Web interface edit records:
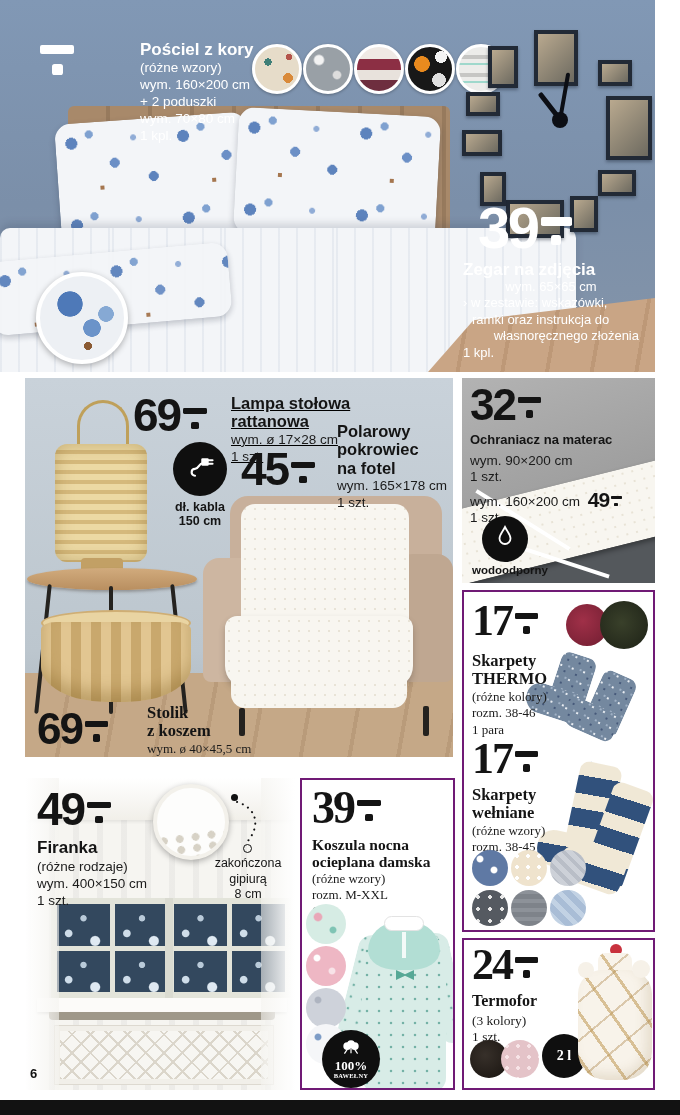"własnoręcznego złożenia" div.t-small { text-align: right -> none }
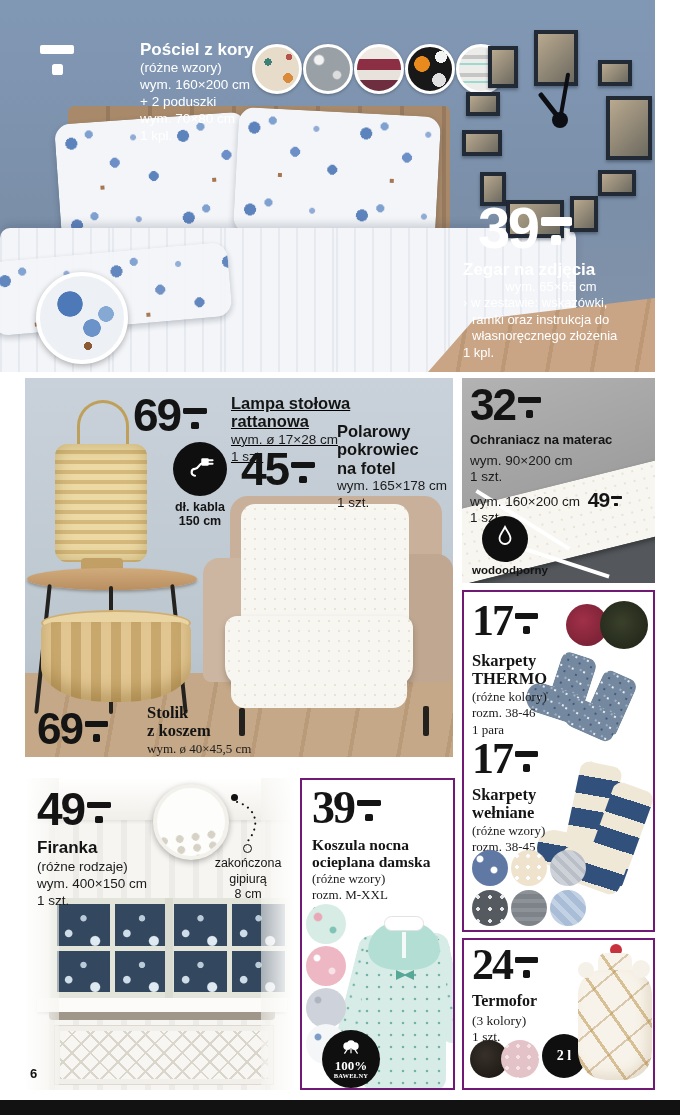"17" .card { border: 2px solid #701a75 -> 4px solid #701a75; font-family: Liberation Serif, serif -> none }
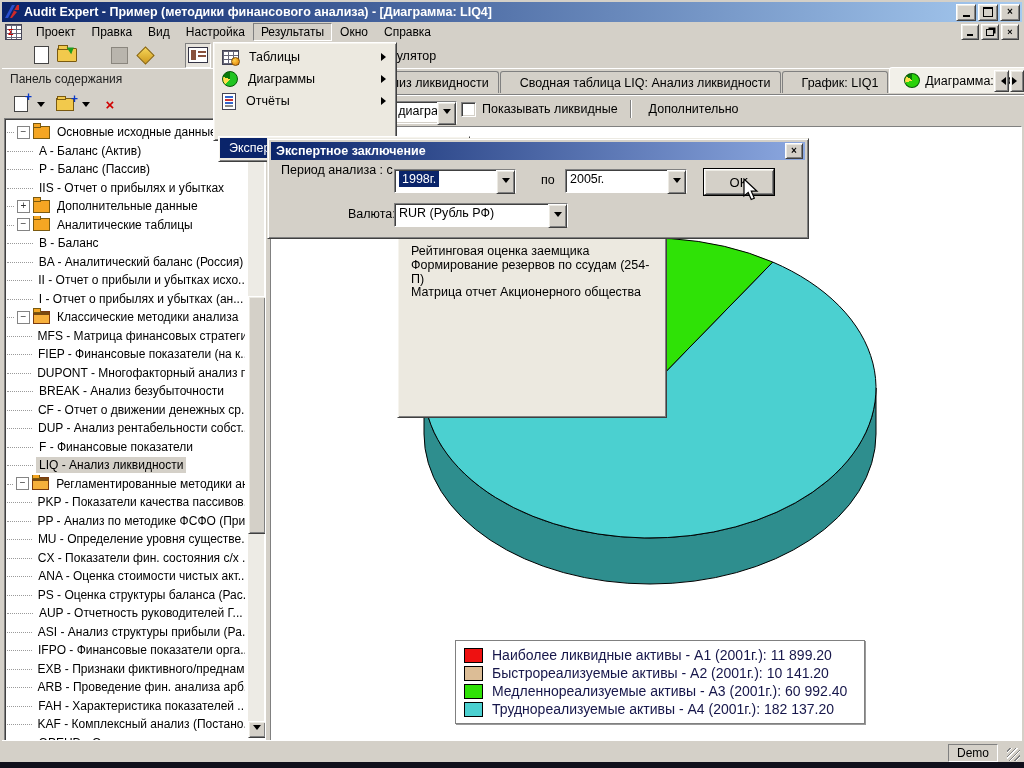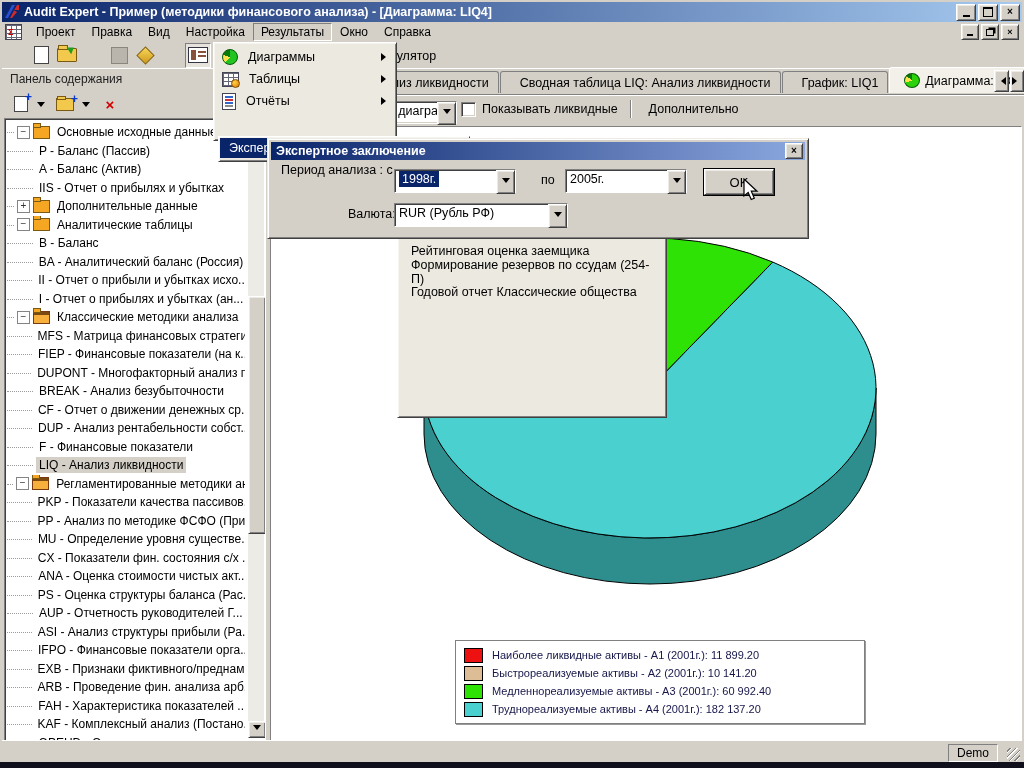"Диаграммы" div.menurow { order: before "Таблицы" -> after "Таблицы" }
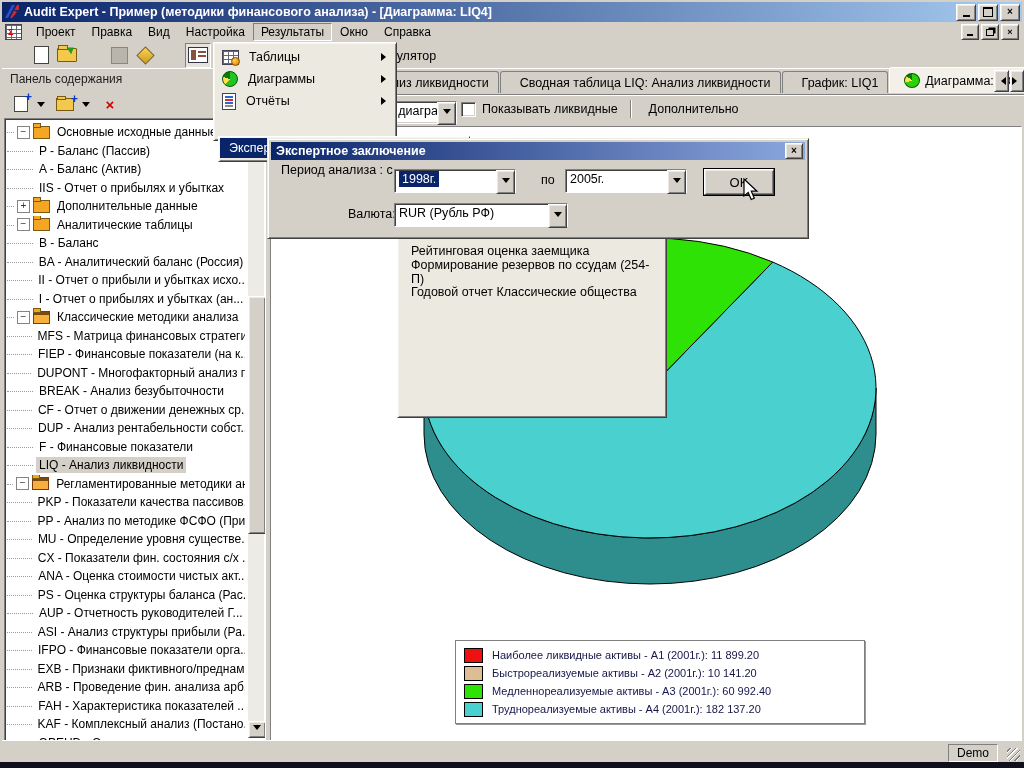"P - Баланс (Пассив)" div.trow { order: before "A - Баланс (Актив)" -> after "A - Баланс (Актив)" }
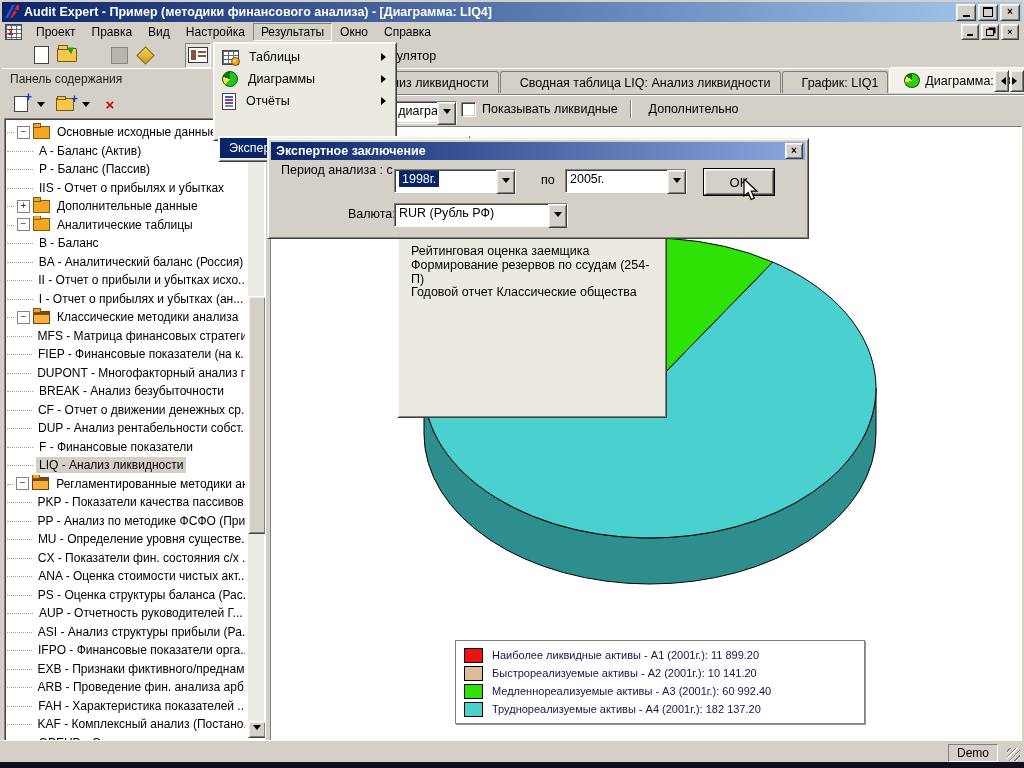"Годовой отчет Классические общества" span { text: Годовой отчет Классические -> Матрица отчет Акционерного }
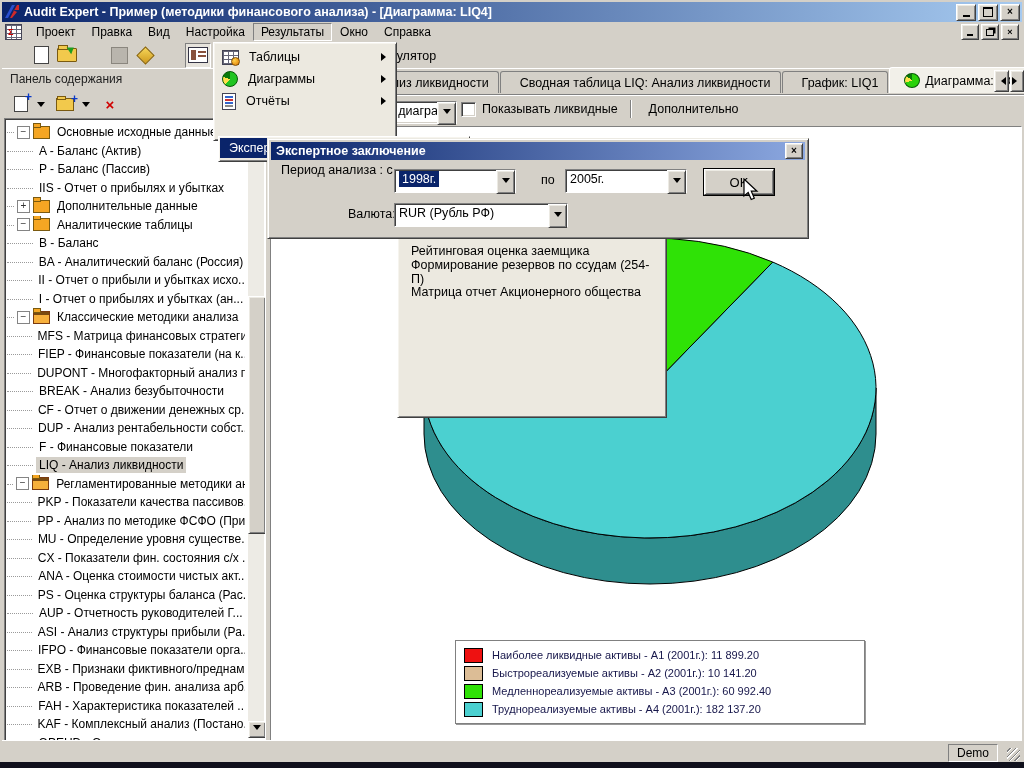"Наиболее ликвидные активы - А1" .lglabel { font-size: 11px -> 14px }
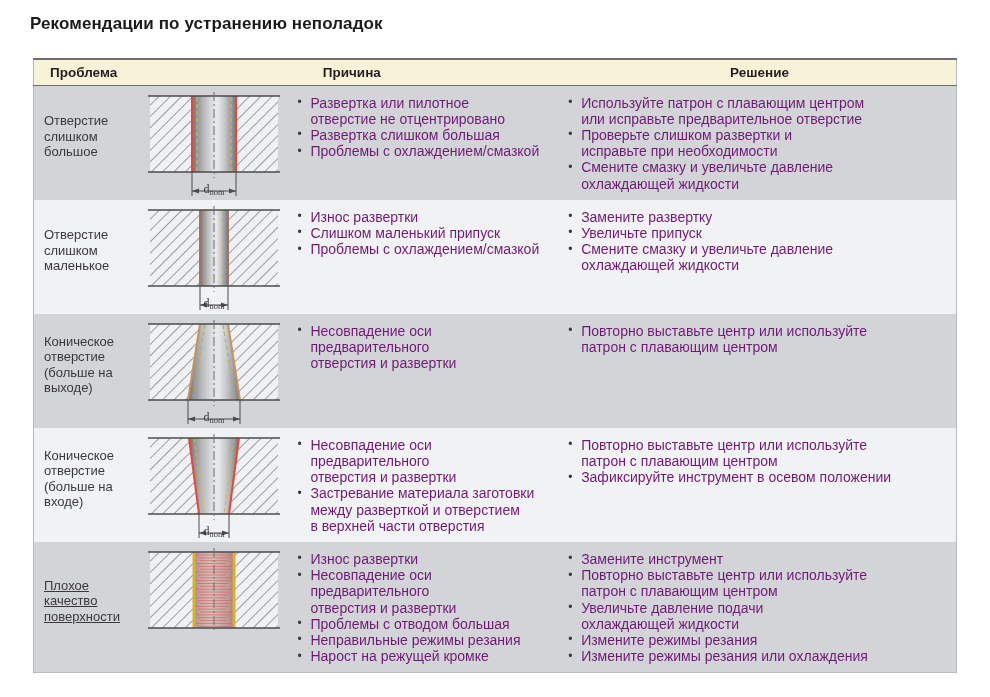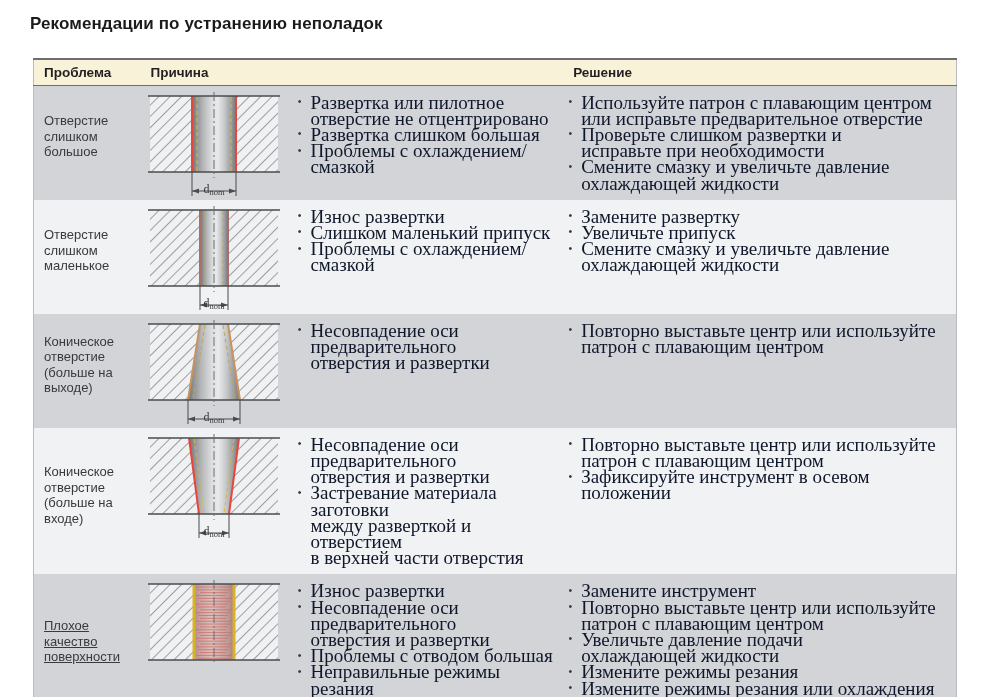"Проблема" thead th { padding: 0 10px -> 0 16px }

● ABOUT THIS TASK:
The records above should be returned word for word, with every picture left out.

● RESPONSE:
"własnoręcznego złożenia" div.t-small { text-align: right -> none }
"17" .card { border: 2px solid #701a75 -> 4px solid #701a75; font-family: Liberation Serif, serif -> none }
"Диаграммы" div.menurow { order: before "Таблицы" -> after "Таблицы" }
"P - Баланс (Пассив)" div.trow { order: before "A - Баланс (Актив)" -> after "A - Баланс (Актив)" }
"Годовой отчет Классические общества" span { text: Годовой отчет Классические -> Матрица отчет Акционерного }
"Наиболее ликвидные активы - А1" .lglabel { font-size: 11px -> 14px }
"Проблема" thead th { padding: 0 10px -> 0 16px }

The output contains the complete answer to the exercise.